Now she and other tenants are asking Mount Sinai to change the way it does business.
The hospital rents roughly 1,500 Manhattan apartments to its employees—and requires that, when they leave their jobs, they move within 30 days. “The reason we ask departing employees to vacate is because we have a waiting list of employees who need housing,” said Mel Granick, Mount Sinai’s director of public affairs. Santiago, he points out, was granted an additional six months when she couldn’t find housing. “We try to provide a reasonable amount of time,” he said. “We’re the good guys here.”
Yet Santiago, who worked at Mount Sinai for 36 years and lives with her elderly mother, said six months didn’t cut it. Her pension from the hospital combined with her mother’s pension and social security put them over the income limit for public housing but wasn’t enough to cover market-rate rent. With a one-month court extension, Santiago finally found an affordable apartment in the Bronx, just days before her eviction. The third-floor walk-up is hard on her mother, 80-year-old Juana Martinez, but it’s better than nothing, she says.
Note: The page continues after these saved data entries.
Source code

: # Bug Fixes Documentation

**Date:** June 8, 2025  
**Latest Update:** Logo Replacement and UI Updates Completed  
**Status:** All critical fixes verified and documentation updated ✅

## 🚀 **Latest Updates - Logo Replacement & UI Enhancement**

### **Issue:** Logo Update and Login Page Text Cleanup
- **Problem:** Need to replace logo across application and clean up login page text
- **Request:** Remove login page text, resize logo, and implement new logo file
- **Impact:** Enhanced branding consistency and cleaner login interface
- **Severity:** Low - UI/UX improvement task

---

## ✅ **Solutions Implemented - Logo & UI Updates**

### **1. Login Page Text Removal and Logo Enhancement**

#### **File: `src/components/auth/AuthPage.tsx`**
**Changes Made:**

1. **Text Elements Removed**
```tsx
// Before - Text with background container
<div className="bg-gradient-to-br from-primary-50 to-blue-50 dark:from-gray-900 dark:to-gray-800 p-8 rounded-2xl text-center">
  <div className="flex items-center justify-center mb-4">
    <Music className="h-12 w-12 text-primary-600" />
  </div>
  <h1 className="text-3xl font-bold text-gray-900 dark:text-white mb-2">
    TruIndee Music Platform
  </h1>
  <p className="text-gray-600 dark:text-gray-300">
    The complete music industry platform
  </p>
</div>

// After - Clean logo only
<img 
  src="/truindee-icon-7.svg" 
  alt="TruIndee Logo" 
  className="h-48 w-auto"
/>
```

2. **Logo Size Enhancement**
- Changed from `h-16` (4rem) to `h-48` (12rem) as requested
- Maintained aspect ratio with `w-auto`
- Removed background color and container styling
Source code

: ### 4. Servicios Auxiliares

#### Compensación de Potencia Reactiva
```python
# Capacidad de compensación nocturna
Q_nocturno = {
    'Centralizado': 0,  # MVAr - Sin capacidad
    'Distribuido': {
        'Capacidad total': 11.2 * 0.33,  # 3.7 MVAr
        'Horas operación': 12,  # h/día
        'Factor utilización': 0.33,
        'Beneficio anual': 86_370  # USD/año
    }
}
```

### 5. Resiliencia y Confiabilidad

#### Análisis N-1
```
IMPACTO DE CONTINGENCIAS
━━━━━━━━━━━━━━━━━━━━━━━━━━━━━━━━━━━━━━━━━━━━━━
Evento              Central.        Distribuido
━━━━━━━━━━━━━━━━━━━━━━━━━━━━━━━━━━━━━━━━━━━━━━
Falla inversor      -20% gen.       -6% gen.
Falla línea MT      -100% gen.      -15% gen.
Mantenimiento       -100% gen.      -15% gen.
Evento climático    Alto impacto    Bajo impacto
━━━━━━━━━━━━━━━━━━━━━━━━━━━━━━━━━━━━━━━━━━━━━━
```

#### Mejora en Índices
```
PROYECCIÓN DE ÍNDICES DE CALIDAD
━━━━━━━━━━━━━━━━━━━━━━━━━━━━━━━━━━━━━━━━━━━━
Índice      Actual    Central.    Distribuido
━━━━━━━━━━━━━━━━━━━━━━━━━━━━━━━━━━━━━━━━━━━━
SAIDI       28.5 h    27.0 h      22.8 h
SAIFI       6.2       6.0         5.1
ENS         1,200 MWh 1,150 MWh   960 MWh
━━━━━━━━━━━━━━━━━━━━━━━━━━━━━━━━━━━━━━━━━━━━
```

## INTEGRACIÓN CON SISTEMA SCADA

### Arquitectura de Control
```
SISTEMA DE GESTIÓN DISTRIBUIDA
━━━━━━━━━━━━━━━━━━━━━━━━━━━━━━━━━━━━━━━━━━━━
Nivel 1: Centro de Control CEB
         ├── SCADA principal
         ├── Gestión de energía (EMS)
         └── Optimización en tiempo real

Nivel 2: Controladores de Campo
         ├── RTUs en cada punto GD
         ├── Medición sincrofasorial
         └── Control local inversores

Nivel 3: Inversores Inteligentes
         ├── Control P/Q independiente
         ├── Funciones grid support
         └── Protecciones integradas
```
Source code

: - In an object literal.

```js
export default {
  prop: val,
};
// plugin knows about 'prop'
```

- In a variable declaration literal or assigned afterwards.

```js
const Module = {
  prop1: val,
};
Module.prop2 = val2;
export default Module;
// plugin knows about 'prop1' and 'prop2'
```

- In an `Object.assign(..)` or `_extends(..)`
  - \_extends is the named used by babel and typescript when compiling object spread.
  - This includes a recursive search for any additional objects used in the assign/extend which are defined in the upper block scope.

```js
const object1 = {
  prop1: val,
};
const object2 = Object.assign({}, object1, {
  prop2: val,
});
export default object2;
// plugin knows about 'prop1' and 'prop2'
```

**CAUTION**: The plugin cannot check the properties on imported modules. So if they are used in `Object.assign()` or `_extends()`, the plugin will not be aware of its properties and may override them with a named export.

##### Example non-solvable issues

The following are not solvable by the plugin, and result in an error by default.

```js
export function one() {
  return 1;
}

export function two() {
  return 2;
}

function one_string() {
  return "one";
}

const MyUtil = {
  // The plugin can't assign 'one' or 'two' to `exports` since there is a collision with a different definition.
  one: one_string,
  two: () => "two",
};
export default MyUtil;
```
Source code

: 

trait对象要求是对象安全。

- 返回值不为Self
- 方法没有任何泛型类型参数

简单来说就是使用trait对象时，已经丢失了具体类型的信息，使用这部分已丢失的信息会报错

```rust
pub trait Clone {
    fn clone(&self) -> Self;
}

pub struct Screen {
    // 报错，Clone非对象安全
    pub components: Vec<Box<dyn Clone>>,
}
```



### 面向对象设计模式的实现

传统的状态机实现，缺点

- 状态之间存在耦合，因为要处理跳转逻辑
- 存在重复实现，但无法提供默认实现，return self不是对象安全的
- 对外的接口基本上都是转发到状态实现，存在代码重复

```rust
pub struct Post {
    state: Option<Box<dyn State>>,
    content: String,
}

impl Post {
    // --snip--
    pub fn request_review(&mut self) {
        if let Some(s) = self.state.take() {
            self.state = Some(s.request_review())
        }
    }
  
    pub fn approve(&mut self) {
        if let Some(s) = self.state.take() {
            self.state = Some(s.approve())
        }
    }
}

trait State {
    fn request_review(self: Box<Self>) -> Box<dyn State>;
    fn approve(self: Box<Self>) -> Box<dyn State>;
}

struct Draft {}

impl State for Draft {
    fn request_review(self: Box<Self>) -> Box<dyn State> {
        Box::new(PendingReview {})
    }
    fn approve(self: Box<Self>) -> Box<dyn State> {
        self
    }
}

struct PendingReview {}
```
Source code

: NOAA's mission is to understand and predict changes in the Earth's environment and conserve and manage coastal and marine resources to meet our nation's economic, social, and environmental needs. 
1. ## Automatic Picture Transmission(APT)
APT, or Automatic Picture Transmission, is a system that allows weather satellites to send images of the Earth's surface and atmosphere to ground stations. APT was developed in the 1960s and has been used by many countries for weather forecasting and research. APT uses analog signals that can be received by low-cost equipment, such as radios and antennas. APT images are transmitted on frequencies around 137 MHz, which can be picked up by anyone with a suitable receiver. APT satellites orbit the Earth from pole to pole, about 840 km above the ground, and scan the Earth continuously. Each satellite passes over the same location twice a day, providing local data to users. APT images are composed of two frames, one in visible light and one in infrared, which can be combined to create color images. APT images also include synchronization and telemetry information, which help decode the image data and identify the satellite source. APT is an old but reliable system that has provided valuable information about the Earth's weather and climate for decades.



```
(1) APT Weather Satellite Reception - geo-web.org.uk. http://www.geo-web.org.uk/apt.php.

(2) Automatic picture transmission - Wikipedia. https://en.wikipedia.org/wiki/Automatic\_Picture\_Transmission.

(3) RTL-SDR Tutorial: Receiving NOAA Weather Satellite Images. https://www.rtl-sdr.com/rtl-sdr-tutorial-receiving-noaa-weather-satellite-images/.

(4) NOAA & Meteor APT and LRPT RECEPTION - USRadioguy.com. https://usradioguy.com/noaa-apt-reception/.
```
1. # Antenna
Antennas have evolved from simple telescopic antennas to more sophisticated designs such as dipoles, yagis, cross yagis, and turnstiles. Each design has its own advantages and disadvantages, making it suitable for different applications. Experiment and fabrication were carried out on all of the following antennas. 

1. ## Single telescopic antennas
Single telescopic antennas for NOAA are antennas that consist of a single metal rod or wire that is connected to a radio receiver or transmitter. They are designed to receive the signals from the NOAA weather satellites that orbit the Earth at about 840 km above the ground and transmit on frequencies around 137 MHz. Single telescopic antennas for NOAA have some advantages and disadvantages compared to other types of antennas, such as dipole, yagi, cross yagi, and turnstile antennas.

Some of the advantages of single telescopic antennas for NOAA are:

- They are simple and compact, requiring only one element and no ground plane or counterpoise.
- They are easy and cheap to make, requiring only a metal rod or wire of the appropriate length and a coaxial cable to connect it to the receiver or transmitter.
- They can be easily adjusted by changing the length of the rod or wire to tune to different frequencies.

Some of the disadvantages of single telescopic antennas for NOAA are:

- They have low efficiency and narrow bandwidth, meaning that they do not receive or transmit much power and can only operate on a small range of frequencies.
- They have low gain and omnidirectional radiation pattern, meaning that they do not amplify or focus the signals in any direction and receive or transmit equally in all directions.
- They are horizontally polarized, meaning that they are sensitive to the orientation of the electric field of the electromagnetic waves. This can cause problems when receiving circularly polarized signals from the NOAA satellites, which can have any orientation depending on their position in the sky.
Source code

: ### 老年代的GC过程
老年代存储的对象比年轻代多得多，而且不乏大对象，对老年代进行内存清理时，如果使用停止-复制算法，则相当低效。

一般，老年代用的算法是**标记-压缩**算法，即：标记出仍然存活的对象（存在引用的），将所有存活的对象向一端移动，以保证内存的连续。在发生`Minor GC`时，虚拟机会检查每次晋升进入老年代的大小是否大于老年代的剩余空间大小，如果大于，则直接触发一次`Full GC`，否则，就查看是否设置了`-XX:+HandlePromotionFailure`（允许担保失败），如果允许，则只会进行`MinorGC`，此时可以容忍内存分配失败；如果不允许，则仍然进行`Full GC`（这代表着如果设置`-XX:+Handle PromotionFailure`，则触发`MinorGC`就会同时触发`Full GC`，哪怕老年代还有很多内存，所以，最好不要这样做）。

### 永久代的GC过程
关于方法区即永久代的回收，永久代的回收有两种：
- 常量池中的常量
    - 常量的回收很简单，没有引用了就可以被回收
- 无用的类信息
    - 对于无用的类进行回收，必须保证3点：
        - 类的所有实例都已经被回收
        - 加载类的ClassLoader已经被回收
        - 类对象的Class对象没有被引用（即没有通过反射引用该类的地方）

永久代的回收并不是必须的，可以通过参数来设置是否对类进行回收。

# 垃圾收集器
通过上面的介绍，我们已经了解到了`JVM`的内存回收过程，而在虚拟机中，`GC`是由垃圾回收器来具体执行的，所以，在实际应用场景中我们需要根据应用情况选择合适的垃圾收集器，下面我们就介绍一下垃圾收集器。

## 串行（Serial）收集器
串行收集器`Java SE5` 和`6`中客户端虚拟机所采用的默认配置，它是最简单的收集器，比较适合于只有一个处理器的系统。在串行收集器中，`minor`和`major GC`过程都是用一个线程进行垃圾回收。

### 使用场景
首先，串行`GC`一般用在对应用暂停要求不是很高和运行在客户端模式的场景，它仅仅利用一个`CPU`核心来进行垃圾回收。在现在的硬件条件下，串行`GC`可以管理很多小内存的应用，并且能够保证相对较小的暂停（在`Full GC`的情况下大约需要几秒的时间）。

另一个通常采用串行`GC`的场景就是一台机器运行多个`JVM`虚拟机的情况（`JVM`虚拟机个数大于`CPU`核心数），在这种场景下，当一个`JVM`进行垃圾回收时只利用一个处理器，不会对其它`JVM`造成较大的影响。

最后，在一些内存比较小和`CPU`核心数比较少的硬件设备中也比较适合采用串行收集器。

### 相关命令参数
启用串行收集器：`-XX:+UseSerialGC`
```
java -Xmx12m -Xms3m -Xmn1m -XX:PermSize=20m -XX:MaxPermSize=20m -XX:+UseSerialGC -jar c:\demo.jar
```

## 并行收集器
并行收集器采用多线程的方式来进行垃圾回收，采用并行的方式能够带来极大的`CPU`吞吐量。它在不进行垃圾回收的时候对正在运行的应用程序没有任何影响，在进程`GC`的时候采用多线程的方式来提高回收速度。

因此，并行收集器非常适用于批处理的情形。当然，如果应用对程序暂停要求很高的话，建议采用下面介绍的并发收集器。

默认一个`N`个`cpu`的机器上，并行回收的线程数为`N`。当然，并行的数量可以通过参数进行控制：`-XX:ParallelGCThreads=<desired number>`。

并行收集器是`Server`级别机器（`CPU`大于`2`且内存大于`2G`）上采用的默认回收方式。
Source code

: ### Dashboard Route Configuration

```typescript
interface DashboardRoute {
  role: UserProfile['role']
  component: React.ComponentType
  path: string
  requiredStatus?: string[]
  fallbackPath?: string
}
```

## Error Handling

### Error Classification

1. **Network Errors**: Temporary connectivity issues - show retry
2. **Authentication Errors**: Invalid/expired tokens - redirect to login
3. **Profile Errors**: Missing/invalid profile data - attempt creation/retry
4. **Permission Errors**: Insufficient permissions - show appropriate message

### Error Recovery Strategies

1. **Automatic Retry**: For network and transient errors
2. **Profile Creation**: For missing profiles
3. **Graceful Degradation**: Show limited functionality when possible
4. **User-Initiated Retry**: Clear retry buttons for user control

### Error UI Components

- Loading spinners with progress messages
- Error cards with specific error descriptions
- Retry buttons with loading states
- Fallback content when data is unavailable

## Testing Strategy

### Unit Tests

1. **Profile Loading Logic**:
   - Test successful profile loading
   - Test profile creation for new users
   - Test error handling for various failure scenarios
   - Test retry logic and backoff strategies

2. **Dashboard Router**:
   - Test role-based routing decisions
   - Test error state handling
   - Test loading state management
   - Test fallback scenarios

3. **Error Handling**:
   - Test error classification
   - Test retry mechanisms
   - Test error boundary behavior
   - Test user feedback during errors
Hilda Ortiz hopes to avoid moving entirely. She, her husband, daughter and two sons all worked for the hospital and lived in Mount Sinai housing—a stately red brick building on East 97th Street—since 1981. Ortiz, 62, worked in hospital administration for 35 years, before the computer work got too complicated. “Technology is running faster than me,” she said. She retired in January and, like Santiago, was given an extra six months to relocate. But she hasn’t found anything yet. Now living with just her daughter and granddaughter, she plans to move to her son’s basement in New Jersey if she can’t find anything else.
Another former employee, Fernando Varella, has spent the last year couch surfing while he looks for a new place. Varella, 53, was an air conditioner mechanic at Mount Sinai for 16 years; then he was injured on the job. When he and the hospital differed on just how injured he was, he lost both his job and his apartment. “Mount Sinai hasn’t shown any compassion towards me,” he said.
Peter Santiago, political director of ACORN Bronx/Manhattan, is organizing Mount Sinai’s employee residents to fight for more time and relocation assistance or, better yet, leases that aren’t tied to employment. “We worked really hard to get that little piece of turf called El Barrio,” he said. “It’s not easy to find an apartment. Where are low-income people supposed to go?”
Kenneth Rosenfeld, director of legal services at Northern Manhattan Improvement Corporation, said he’s seen similar cases among employees of Columbia Presbyterian Medical Center in Washington Heights. The larger question, he said, is whether staff housing serves the city at large. “I can’t blame a hospital from wanting secure housing for their workers, but they’re contributing to the problem as well,” he said. “They are actively removing rent-regulated affordable housing from the general population in areas that can ill afford to lose it.”
Research assistance by Bennett Baumer.